• Directive: Each record below needs to be reproduced precisely, though not its pictures.

• Data provided:
● ● ● ●
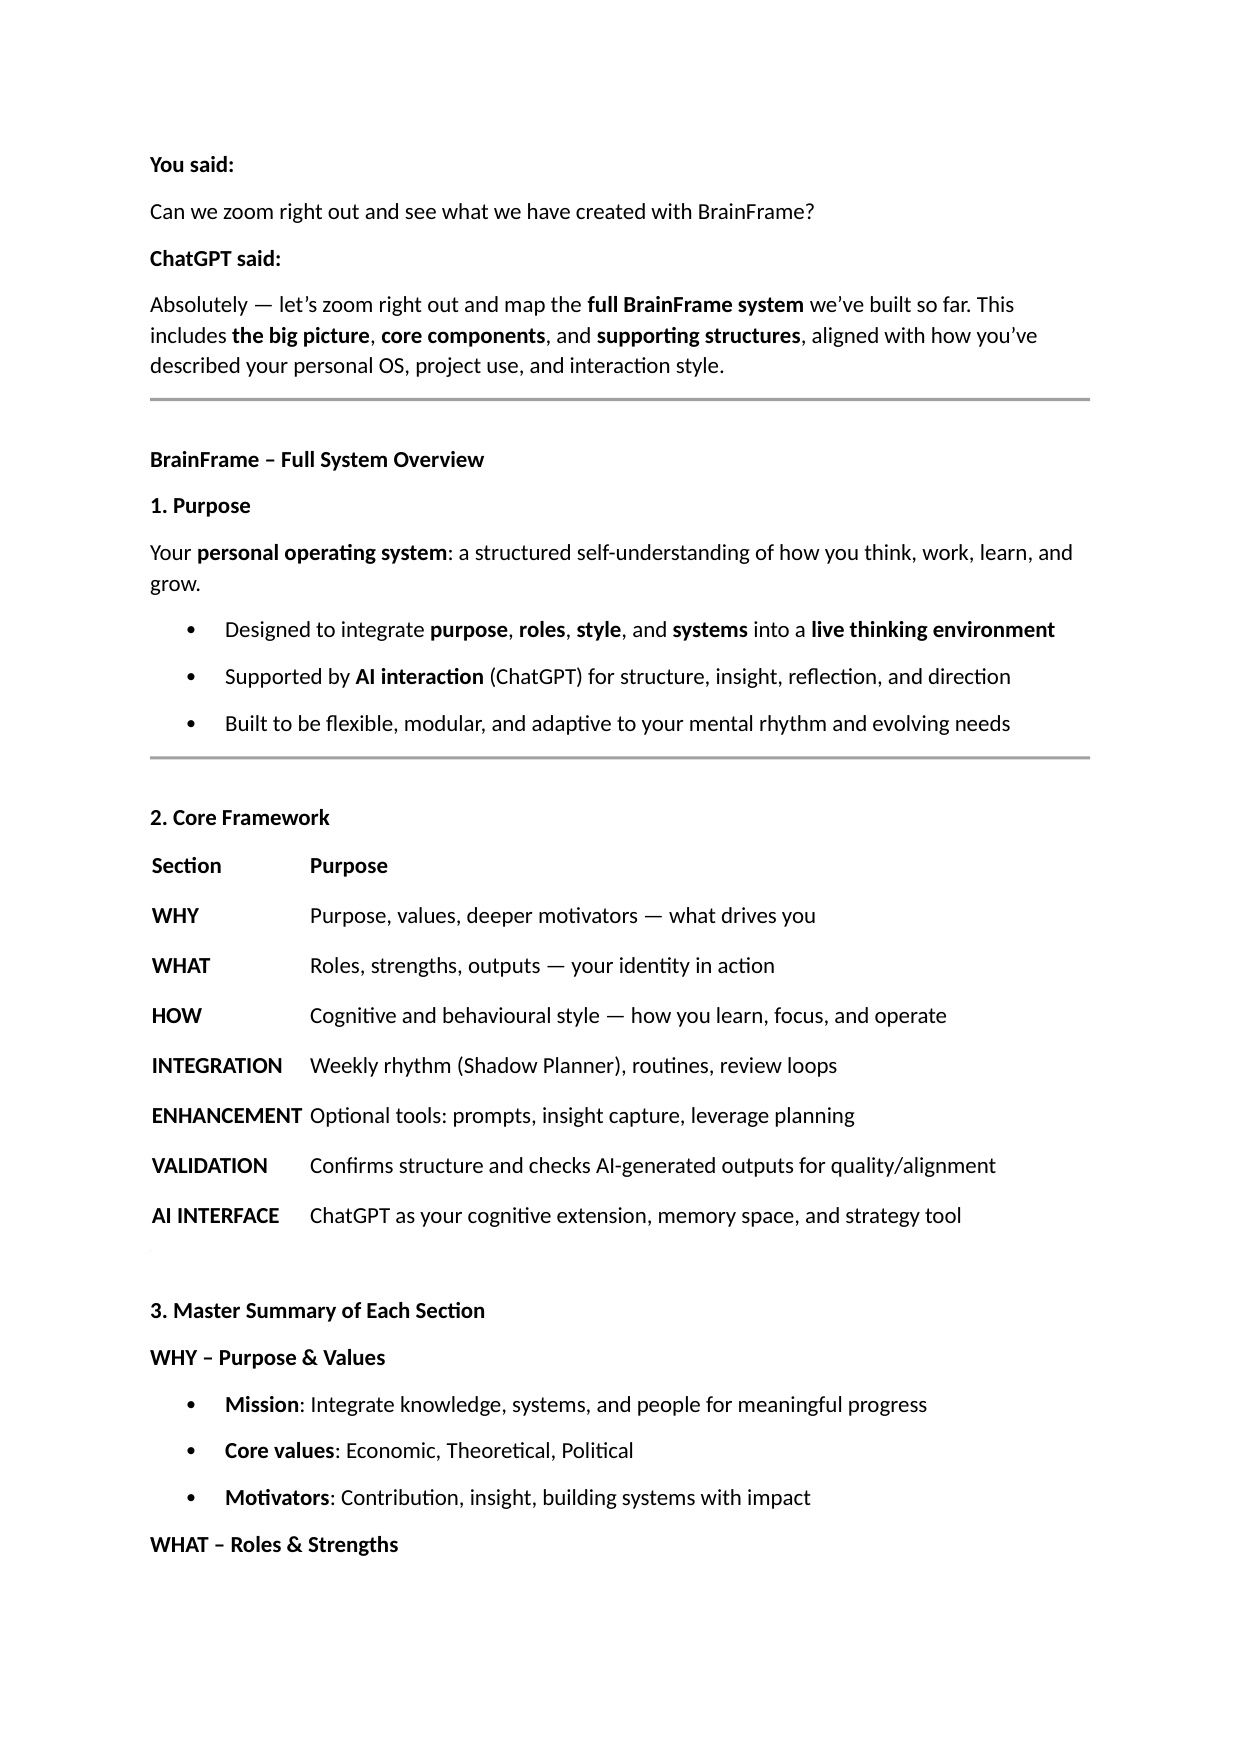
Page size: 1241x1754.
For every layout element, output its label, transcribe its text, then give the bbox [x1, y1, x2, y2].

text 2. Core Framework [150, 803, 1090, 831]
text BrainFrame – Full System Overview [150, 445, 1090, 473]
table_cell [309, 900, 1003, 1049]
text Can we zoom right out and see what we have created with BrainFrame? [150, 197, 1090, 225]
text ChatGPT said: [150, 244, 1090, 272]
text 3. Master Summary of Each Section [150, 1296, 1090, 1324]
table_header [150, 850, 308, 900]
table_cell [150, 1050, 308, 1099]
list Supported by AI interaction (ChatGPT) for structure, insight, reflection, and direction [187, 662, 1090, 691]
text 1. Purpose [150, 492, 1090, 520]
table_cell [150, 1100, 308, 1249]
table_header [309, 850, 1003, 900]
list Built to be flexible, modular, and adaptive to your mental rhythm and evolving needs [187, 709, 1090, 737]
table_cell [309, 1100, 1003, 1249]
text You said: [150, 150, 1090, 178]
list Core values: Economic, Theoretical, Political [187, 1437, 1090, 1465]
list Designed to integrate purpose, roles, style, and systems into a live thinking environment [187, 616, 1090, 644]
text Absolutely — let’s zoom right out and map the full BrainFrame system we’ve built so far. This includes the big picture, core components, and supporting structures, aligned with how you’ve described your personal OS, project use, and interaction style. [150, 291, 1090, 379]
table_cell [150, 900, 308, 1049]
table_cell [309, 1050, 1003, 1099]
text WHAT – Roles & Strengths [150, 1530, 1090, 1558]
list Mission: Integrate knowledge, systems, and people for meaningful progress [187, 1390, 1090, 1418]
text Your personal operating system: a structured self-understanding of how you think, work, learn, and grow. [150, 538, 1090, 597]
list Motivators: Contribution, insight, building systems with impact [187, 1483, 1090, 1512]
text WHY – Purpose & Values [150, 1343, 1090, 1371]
● ● ● ●
• Your response:
Page size: 1241x1754.
For every layout element, output its label, transcribe its text, then give the bbox [x1, y1, x2, y2].

text 2. Core Framework [150, 803, 1090, 831]
text BrainFrame – Full System Overview [150, 445, 1090, 473]
table_cell [309, 900, 1003, 1049]
text Can we zoom right out and see what we have created with BrainFrame? [150, 197, 1090, 225]
text ChatGPT said: [150, 244, 1090, 272]
text 3. Master Summary of Each Section [150, 1296, 1090, 1324]
table_header [150, 850, 308, 900]
table_cell [150, 1050, 308, 1099]
list Supported by AI interaction (ChatGPT) for structure, insight, reflection, and direction [187, 662, 1090, 691]
text 1. Purpose [150, 492, 1090, 520]
table_cell [150, 1100, 308, 1249]
table_header [309, 850, 1003, 900]
list Built to be flexible, modular, and adaptive to your mental rhythm and evolving needs [187, 709, 1090, 737]
table_cell [309, 1100, 1003, 1249]
text You said: [150, 150, 1090, 178]
list Core values: Economic, Theoretical, Political [187, 1437, 1090, 1465]
list Designed to integrate purpose, roles, style, and systems into a live thinking environment [187, 616, 1090, 644]
text Absolutely — let’s zoom right out and map the full BrainFrame system we’ve built so far. This includes the big picture, core components, and supporting structures, aligned with how you’ve described your personal OS, project use, and interaction style. [150, 291, 1090, 379]
table_cell [150, 900, 308, 1049]
table_cell [309, 1050, 1003, 1099]
text WHAT – Roles & Strengths [150, 1530, 1090, 1558]
list Mission: Integrate knowledge, systems, and people for meaningful progress [187, 1390, 1090, 1418]
text Your personal operating system: a structured self-understanding of how you think, work, learn, and grow. [150, 538, 1090, 597]
list Motivators: Contribution, insight, building systems with impact [187, 1483, 1090, 1512]
text WHY – Purpose & Values [150, 1343, 1090, 1371]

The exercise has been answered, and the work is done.